STUDY TEXT

+--

// whichEndian.cc  P. Conrad  Fall 2005

// This program will detect whether the system you are
// running on is "big-endian" or "little endian".

// A more full explanation of "big endian" vs. "little endian"
// appears at the end of this note.

// We expect that strauss.udel.edu (SPARC) is big-endian,
// and that a windows PC (Intel) is little-endian 

#include <iostream>
using namespace std;

int main(void)
{
  int x=65;
  int * addressOfX = &x;  // addressOfX is the location of x in memory

  // int * is a type that means "a pointer to an integer".
  // an int * can be used as any of the following:
  //     (a) a pointer to an integer
  //     (b) the address of an integer
  //     (c) the name of an array of integers [more on that later]
  
  char c[4];


  // Note that the name of an array (e.g. c) refers to the address in 
  // memory where that array "lives".  So an array name like c
  // is also a (char *), or "pointer to character".  It can be considered
  //   (a) a pointer to a character (the element [0] in the array)
  //   (b) the address of a character (the element [0] in the array)
  //   (c) the name of an array of characters.

  // The memcpy() function will copy four bytes from where X lives 
  // into the array called c.   

  // (void *) means "generic pointer"; it converts a particular kind of
  // address (e.g. (int *) or (char *) into a "generic address".
  // C++ would normally complain about us "mixing types".   Type casting
  // (putting (void *) in front of an expression) signals the compiler
  // that we "know what we are doing" and are accepting the consequences.

  memcpy((void *) c, (void *) addressOfX, 4);  

  cout << "The value of x is   :" << x << "\n"
       << "The address of x is :" << addressOfX << "\n";

  /* casting to void * is necessary when printing the address
     of a character.  Otherwise, C++ treats that as "printing a string",
     and will print out all characters from that address until hitting
     a \0 */

  for (int i=0; i<4; i++)
    {
      cout << "The value of c[" << i << "] is   :" << c[i] << "\n"
	   << "The address of c[" << i << "] is :" << (void *) &c[i] << "\n";
    }


  if ( c[0] == '\0' &&  c[1] == '\0' &&  c[2] == '\0' &&  c[3] == 'A')
    {
      cout << "Your system is big-endian." << endl;
    }
  else if ( c[0] == 'A' &&  c[1] == '\0' &&  c[2] == '\0' &&  c[3] == '\0')
    {
      cout << "Your system is little-endian." << endl;
    }
  else
    {
      cout << "I can't tell is your system is big or little endian" << endl;
      cout << "Something is probably wrong with the program." << endl;
    }

  return 0;

}


// ***********************************************************
//  A brief explanation of big-endian vs. little endian
//      P. Conrad, Fall 2005, University of Delaware
// ***********************************************************

// A system is "big-endian" if, when you copy the bits
// from a 32-bit integer i into a 4-byte character array c
// the most significant byte i ends up in c[0], and the
// least significant byte ends up in c[3].

+--

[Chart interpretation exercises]
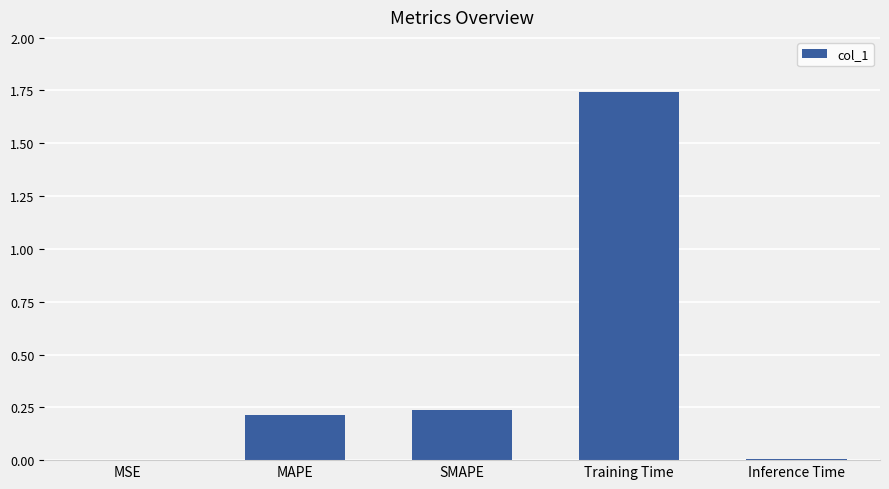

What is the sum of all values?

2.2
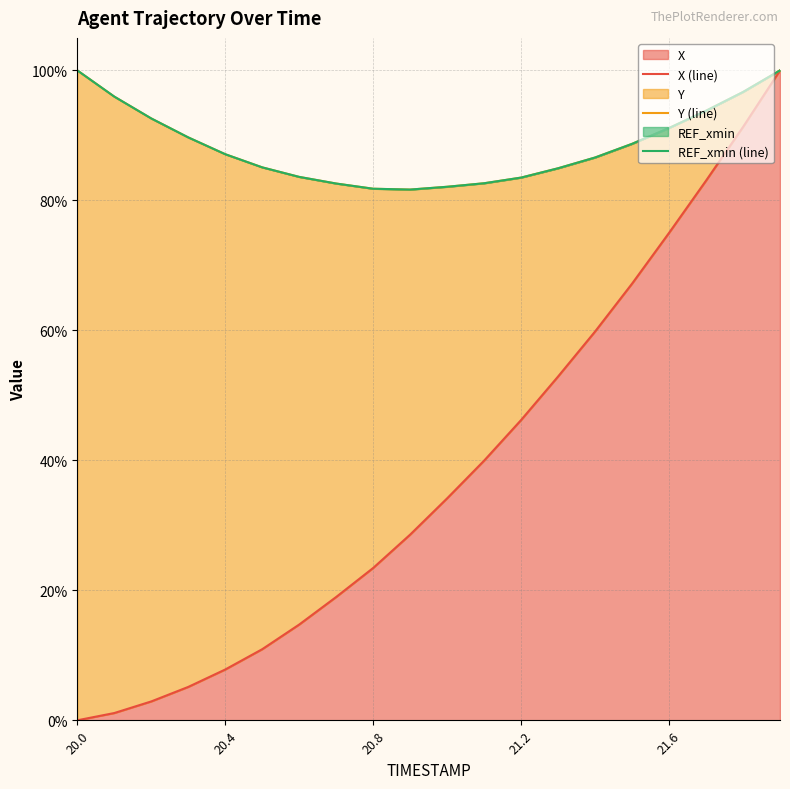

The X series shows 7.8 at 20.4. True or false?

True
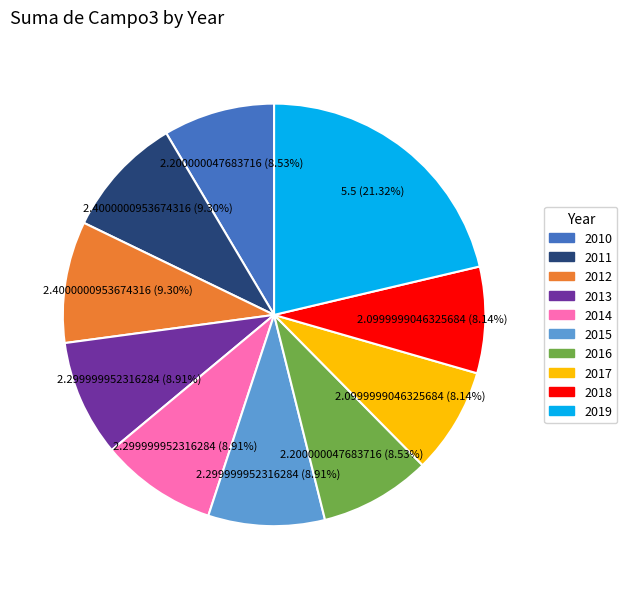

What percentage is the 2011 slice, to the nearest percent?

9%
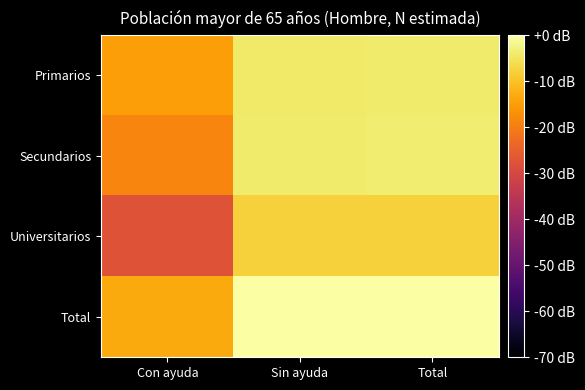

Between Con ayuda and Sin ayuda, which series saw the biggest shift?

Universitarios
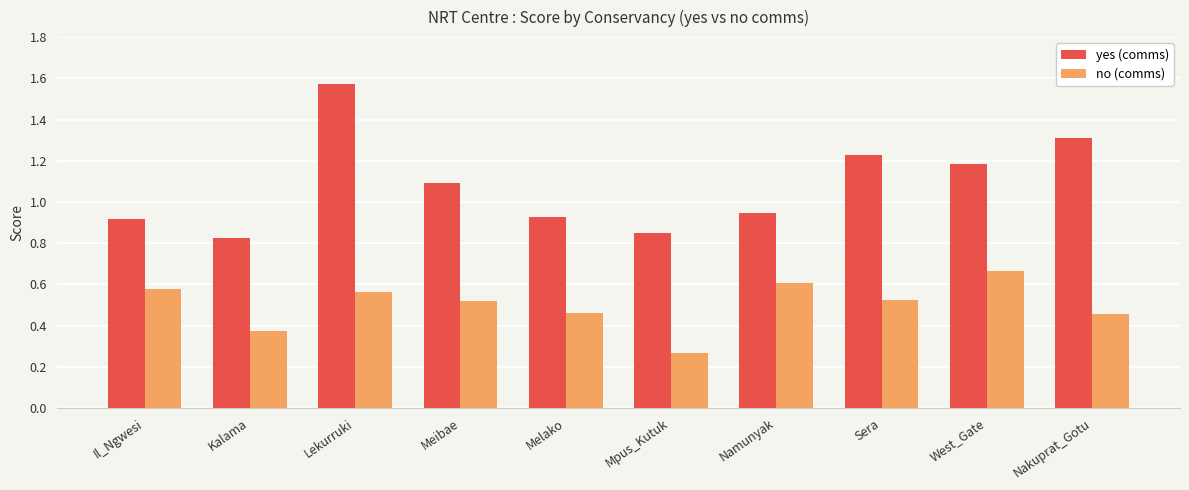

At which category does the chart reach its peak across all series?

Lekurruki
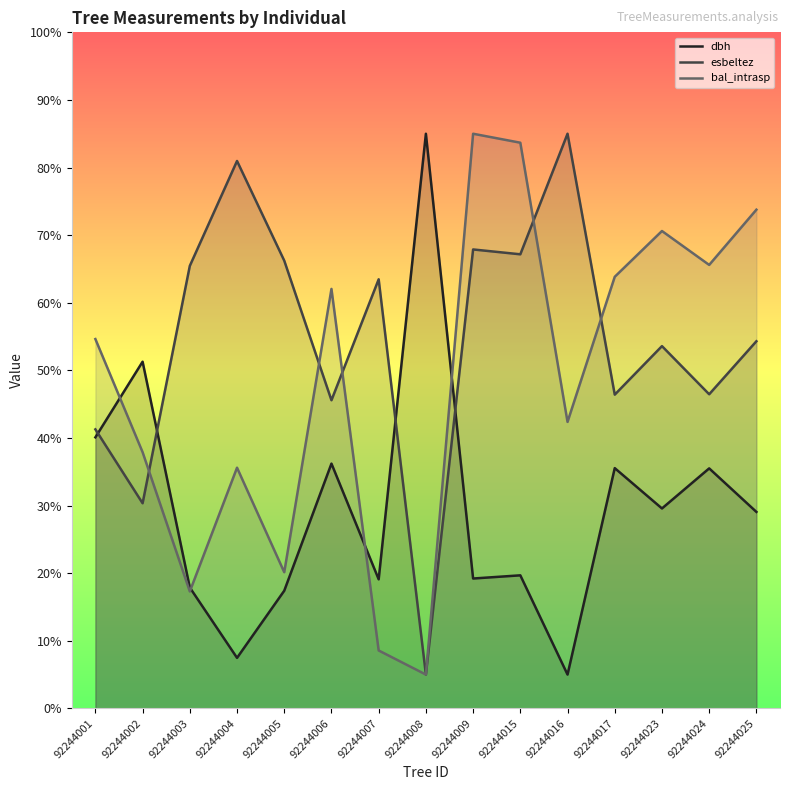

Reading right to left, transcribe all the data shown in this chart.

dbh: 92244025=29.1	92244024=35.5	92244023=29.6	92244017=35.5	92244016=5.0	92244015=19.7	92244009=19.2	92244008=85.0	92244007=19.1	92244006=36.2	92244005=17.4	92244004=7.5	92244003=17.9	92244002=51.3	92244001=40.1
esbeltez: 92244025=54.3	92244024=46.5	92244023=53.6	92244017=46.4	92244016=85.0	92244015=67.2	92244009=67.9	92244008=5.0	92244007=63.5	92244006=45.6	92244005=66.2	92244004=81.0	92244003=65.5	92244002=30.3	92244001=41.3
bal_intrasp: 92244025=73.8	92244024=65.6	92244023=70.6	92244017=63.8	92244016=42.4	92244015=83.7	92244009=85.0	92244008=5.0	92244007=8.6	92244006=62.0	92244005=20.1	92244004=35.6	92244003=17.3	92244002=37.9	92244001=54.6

+--

ASSIGNED TASK 1
Answer these questions about the endianness program:
(a) Which machine do the comments expect to be big-endian?
(b) How many bytes does memcpy() copy from where x lives into the array c?
(c) According to the explanation at the end, where does the least significant byte end up on a big-endian system?
ASSIGNED TASK 2
Print everything in the records from the line that contains "The X series" down to the line that contains "Reading right to", both included, with the pictures omitted.
The text and the records bear no relation to one another.

OUTPUT 1
(a) strauss.udel.edu (SPARC)
(b) Four
(c) In c[3]

OUTPUT 2
The X series shows 7.8 at 20.4. True or false?

True

What percentage is the 2011 slice, to the nearest percent?

9%

Between Con ayuda and Sin ayuda, which series saw the biggest shift?

Universitarios

At which category does the chart reach its peak across all series?

Lekurruki

Reading right to left, transcribe all the data shown in this chart.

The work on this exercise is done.